» **Text segment**
================================

The high court said this is because the taint attached to the property at its very inception, originated from a criminal activity relatable to a scheduled offence, persists throughout its subsequent use.

A bench of justices Anil Kshetarpal and Harish Vaidyanathan Shankar said even if cricket betting is not a separate predicate offence, non-availability of the Super Master IDs, which was a culmination of a series of criminal activities related to a scheduled offence, would have made the international cricket betting racket non-functional.

"For instance, if a person acquires any immovable property through acts of forgery, cheating and criminal conspiracy and thereafter utilises such property for a downstream activity, such as conducting an unlicensed real-estate business which is not a scheduled offence, the proceeds generated from the latter activity nonetheless constitute 'proceeds of crime' under the PMLA," the court said in its judgement passed on Monday.

The high court passed the verdict dismissing a batch of petitions filed by several persons in an alleged Rs 2,400 crore international cricket betting racket from 2015, challenging the provisional attachment orders (PAOs) made over a decade ago by the Enforcement Directorate (ED).

In September 2015, ED issued a PAO, attaching moveable and immovable properties valued at approximately Rs 20 crore of the accused, and also issued a show-cause notice in October 2015 for money laundering under the Prevention of Money Laundering Act (PMLA).

The petitioners challenged the PAO orders as well as show cause notice before the high court.

The action was initiated by the ED against the petitioners in connection with large scale hawala transactions and illegal international cricket betting operations conducted through a UK-based website Betfair.com.

================================

» **Information shown**
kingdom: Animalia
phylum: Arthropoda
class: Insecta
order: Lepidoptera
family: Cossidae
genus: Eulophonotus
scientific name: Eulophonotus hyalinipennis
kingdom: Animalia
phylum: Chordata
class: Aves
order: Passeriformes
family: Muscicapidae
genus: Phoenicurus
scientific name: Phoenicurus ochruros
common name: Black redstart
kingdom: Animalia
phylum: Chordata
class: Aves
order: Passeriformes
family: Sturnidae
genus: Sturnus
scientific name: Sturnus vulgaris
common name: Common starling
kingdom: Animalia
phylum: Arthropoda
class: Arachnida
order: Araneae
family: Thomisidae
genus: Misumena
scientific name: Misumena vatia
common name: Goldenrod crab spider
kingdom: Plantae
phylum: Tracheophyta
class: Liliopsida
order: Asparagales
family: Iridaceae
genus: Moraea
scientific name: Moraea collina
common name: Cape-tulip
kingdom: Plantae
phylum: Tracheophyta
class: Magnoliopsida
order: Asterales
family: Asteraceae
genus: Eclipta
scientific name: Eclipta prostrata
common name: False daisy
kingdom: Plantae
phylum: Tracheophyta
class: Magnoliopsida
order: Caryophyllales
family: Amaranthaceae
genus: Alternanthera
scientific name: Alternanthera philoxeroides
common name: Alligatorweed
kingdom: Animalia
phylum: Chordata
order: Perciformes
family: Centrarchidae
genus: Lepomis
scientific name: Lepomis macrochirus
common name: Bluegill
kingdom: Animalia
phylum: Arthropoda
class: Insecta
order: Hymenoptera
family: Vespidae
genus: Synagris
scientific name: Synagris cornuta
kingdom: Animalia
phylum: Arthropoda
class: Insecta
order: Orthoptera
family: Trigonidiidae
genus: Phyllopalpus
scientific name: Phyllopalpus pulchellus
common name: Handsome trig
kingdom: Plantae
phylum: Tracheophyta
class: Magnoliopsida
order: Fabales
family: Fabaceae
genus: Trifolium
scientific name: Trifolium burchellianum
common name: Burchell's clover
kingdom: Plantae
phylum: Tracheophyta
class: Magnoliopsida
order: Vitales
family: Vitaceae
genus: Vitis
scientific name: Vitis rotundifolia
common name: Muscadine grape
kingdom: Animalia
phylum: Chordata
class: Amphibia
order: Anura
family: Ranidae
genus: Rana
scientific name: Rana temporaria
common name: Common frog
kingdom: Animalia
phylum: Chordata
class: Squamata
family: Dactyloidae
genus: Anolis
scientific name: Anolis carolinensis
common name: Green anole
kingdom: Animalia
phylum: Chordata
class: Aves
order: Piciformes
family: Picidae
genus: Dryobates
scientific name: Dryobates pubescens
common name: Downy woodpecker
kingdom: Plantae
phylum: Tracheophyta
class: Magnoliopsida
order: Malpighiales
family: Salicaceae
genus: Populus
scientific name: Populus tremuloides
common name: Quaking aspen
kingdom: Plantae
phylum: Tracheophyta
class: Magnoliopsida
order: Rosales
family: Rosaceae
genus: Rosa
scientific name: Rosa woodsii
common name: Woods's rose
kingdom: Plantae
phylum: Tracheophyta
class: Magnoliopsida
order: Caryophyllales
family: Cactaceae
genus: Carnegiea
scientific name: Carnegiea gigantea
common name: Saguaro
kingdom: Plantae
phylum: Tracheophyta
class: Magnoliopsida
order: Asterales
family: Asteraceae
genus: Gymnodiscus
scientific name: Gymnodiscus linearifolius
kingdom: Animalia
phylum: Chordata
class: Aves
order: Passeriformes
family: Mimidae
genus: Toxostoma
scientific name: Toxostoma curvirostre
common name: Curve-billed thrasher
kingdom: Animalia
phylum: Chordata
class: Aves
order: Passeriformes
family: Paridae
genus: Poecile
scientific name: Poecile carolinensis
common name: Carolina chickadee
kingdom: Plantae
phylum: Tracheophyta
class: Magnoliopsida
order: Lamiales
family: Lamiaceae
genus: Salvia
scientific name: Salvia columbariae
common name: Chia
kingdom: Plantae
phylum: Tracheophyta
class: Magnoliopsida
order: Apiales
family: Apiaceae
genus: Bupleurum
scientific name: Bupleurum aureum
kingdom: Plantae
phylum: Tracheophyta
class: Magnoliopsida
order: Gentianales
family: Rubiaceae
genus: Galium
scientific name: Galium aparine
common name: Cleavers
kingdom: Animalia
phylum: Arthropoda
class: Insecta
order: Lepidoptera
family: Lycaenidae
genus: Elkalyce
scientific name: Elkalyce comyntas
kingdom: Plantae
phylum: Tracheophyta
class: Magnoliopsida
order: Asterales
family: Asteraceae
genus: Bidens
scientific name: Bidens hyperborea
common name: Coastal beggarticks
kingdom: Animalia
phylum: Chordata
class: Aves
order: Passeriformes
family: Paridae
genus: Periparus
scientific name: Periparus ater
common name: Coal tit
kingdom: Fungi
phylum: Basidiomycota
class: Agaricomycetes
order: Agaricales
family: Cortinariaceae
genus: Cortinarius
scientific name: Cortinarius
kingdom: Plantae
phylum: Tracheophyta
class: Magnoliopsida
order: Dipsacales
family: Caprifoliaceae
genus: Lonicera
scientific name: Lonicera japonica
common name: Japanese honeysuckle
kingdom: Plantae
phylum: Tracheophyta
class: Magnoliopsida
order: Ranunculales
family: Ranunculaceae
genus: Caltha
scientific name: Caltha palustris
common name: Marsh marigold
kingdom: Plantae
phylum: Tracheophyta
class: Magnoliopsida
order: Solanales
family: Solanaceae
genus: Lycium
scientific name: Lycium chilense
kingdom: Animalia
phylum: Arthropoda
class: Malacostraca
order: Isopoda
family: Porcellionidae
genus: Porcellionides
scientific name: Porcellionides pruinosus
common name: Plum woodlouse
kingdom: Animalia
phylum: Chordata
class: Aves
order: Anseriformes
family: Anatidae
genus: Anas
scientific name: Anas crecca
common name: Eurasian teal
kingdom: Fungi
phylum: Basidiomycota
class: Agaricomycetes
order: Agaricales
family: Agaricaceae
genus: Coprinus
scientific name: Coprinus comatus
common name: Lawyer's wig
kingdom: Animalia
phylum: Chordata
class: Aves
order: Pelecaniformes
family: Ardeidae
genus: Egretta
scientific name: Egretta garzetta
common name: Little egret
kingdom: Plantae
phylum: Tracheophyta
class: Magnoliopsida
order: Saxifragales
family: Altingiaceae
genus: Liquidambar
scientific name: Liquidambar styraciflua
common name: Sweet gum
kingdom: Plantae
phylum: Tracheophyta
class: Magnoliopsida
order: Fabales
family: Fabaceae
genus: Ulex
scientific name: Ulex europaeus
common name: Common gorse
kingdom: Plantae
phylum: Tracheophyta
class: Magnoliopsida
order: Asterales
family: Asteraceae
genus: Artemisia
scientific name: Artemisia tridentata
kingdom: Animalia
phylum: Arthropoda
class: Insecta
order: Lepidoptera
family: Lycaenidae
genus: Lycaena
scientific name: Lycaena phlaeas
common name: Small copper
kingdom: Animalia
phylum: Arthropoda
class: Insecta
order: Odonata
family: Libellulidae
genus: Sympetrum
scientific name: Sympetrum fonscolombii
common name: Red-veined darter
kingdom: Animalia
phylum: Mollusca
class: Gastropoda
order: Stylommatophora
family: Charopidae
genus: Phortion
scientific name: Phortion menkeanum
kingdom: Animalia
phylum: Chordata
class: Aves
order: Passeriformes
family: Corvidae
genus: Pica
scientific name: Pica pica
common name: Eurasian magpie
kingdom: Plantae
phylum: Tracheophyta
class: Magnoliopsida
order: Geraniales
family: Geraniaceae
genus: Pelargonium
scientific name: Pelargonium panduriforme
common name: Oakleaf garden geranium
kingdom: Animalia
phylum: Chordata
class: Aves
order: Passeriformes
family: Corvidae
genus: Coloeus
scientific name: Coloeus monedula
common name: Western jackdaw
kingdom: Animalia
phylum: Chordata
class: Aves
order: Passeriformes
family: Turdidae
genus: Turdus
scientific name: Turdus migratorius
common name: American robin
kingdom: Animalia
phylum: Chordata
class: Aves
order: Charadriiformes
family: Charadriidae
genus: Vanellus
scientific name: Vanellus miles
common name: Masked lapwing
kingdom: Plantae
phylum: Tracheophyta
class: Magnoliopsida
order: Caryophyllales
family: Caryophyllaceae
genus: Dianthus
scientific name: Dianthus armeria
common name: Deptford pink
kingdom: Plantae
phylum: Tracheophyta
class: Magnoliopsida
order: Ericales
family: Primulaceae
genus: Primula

================================

» **Short exercise**
Duplicate the stretch of the court ruling excerpt from "The petitioners challenged" through "UK-based website Betfair.com.". The entries come from a different source than the court ruling excerpt.

» **Problem solution**
The petitioners challenged the PAO orders as well as show cause notice before the high court.

The action was initiated by the ED against the petitioners in connection with large scale hawala transactions and illegal international cricket betting operations conducted through a UK-based website Betfair.com.